MI AMIGO EL GORDO



Estaba muerto y ya no había nada más que hacer.



        Cuando a mi amigo el Gordo lo quisieron sacar de su casa porque estaba muerto y apestaba, vieron que no cabía por la puerta. Entonces todos en el edificio se enojaron mucho y se rieron por última vez de él.
        Anduvieron un rato moviéndolo hasta que se dieron cuenta que ya no podían, y es que el olor era bien insoportable. Al fin escogieron desvestirlo y embarrarlo con manteca para ver si así podía salir. Pero la manteca no alcanzó más abajo de la cintura, y lo malo fue que la tienda ya había cerrado y yo empezaba a tener hambre.
        Luego quisieron tumbar la puerta y abrir un hoyo grandotote para arrastrar al Gordo fuera de ahí, porque de ninguna manera podían cargar nada que no fueran sus piernas. Y es que ya se habían embarrado hasta las narices y nadie sabía qué hacer. Después de que todos se cansaron se les ocurrió llamar a la ambulancia. Pero cuando los enfermeros llegaron, sólo midieron a mi amigo mientras apretaban sus máscaras y se le quedaban mirando rascándose la cabeza.
        Ya todos habíamos hecho un círculo alrededor para seguir pensando, cuando un niño que andaba corriendo con los zapatos del Gordo se resbaló con la manteca. Pero la señora del ocho dijo que no, que ésa no era manteca, y varios niños se rieron mientras el otro se fue llorando.
        Entonces trajeron agua para limpiar la caca y mientras echaban cubetas lo resbalaban por el piso. Se pusieron a limpiarlo con escobas y mucho detergente y lo llenaron de espuma, haciéndole bigotes y barbas. Fue así como se me ocurrió la idea de rebanarlo, que no les pareció tan mala.
        Primero intentamos con un cuchillo para filetes y unas tijeras de pollo que trajo la maestra loca del tres, pero la espuma y la manteca hacían que resbalaran y su filo apenas le pellizcaba. Después se perdió el serrucho, y como ya no encontraron otra cosa decidieron mejor dejarlo ahí y esperar a que los de la ambulancia trajeran refuerzos.
        Pero ésos no volvieron, aunque yo ya lo sabía, porque el reloj de cadena que tenía el Gordo se fue con ellos. Entonces, todos comenzaron a ver sus cosas y diciendo que se las habían prestado fueron llevándose la comida, los muebles de la sala y el refrigerador. Distendieron su cama sucia, miraron adentro de los cajones, vaciaron su alacena, y hasta los niños podían llevarse lo que quisieran siempre que pidieran permiso y no fuera nada de valor, como la silla de ruedas que se fueron empujando.

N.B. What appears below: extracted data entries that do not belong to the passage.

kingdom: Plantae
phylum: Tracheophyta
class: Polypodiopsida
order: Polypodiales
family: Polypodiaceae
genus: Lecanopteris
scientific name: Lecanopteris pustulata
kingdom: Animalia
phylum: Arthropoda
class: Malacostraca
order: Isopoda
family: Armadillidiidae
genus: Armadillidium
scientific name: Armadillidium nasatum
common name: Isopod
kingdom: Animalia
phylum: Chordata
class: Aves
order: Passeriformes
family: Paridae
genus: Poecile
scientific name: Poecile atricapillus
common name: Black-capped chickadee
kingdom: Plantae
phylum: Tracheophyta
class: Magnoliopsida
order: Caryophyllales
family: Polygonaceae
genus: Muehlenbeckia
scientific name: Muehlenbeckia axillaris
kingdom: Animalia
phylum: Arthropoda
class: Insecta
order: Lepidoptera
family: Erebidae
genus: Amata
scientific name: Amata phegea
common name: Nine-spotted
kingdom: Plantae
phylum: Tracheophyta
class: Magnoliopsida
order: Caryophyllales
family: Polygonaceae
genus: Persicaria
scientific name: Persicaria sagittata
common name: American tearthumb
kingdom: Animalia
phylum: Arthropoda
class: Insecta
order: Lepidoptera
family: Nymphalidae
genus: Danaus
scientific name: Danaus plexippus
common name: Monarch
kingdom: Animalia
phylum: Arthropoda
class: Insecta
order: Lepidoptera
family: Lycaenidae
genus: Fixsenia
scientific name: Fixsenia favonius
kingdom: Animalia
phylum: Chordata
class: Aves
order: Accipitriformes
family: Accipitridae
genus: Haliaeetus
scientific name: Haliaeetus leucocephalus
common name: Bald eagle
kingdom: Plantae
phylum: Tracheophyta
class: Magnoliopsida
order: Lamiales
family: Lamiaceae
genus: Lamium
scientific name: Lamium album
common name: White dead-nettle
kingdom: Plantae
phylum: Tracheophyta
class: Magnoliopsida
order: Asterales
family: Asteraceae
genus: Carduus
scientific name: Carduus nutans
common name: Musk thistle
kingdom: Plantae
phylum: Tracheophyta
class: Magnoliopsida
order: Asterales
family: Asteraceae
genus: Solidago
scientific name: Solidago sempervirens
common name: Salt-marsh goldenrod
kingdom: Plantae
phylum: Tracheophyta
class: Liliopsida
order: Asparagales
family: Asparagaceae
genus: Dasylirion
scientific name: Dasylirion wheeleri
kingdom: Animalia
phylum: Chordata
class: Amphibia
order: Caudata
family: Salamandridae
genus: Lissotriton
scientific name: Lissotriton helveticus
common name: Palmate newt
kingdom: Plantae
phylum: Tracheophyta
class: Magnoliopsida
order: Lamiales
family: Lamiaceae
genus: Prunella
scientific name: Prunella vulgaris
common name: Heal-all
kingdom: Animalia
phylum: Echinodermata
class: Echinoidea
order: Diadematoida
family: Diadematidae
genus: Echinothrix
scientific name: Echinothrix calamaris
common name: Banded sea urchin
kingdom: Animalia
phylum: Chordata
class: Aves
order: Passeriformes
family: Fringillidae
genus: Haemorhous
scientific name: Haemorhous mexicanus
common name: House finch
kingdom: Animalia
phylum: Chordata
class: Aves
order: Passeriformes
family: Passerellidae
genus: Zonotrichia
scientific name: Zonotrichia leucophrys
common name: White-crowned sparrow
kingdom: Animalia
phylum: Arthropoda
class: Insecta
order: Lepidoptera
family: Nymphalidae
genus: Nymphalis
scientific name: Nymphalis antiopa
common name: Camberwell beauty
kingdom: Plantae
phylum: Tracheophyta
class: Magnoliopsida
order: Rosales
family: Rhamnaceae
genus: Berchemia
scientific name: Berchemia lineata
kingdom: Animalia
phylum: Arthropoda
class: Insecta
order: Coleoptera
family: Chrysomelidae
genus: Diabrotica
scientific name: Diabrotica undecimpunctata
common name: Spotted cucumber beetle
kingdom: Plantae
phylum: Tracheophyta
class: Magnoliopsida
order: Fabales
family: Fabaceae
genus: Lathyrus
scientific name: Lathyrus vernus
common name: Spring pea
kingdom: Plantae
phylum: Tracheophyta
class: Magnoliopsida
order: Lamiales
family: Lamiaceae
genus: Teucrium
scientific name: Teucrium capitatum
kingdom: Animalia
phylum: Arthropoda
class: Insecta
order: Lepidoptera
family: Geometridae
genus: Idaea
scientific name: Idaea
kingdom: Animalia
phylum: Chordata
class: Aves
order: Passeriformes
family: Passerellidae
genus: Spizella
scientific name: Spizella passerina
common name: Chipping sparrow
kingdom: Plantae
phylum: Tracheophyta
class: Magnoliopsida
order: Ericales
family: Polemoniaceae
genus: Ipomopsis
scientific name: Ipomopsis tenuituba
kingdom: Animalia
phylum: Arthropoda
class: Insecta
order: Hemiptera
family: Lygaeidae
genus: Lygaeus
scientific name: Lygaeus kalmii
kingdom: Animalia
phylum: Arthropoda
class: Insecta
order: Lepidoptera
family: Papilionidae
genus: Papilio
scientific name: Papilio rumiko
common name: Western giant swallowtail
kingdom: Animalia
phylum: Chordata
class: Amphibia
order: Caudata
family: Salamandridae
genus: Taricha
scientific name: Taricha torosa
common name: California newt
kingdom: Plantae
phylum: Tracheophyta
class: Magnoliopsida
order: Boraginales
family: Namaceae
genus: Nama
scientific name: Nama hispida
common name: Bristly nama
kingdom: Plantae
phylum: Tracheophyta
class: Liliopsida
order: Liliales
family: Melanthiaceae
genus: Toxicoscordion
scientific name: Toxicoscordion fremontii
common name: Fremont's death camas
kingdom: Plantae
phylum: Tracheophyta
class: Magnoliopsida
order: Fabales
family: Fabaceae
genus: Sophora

        Al Gordo primero lo fueron haciendo a un lado de la puerta con los pies, que entraban y salían cargando como hormigas, y luego todas las manos lo empujaron, echándose porras para que pudieran pasar las cajas que faltaban. Poco a poco el Gordo se fue quedando sin sus cosas, porque ya casi nada tenía, y ya era hora de cenar con nuevas recetas y terminar las peleas de los niños, que querían llevarse los focos y los platos para tronarlos en la pared.
        Ya casi todos se iban, cuando alguien amarraba unos costales y se me ocurrió envolver al Gordo con ellos, porque si bañado no olía tan feo, su panza de globo ya  se estaba desinflando. Y a todos les pareció muy buena idea, así que lo cubrimos con la cal que llevaban adentro hasta dejarlo ahí echado en la sala vacía, blanco, blanco; como un oso polar.
        Entonces se llevaron el último foco y cargaron a los chiquitos más dormidos, porque afuera estaba muy oscuro y ya era tarde. Los últimos en salir taparon las ventanas para que ya nadie entrara ni saliera, pasaron llave y todos lo dejamos ahí; porque estaba muy gordo, hacía mucho rato que estaba muerto y ya no había nada más que hacer.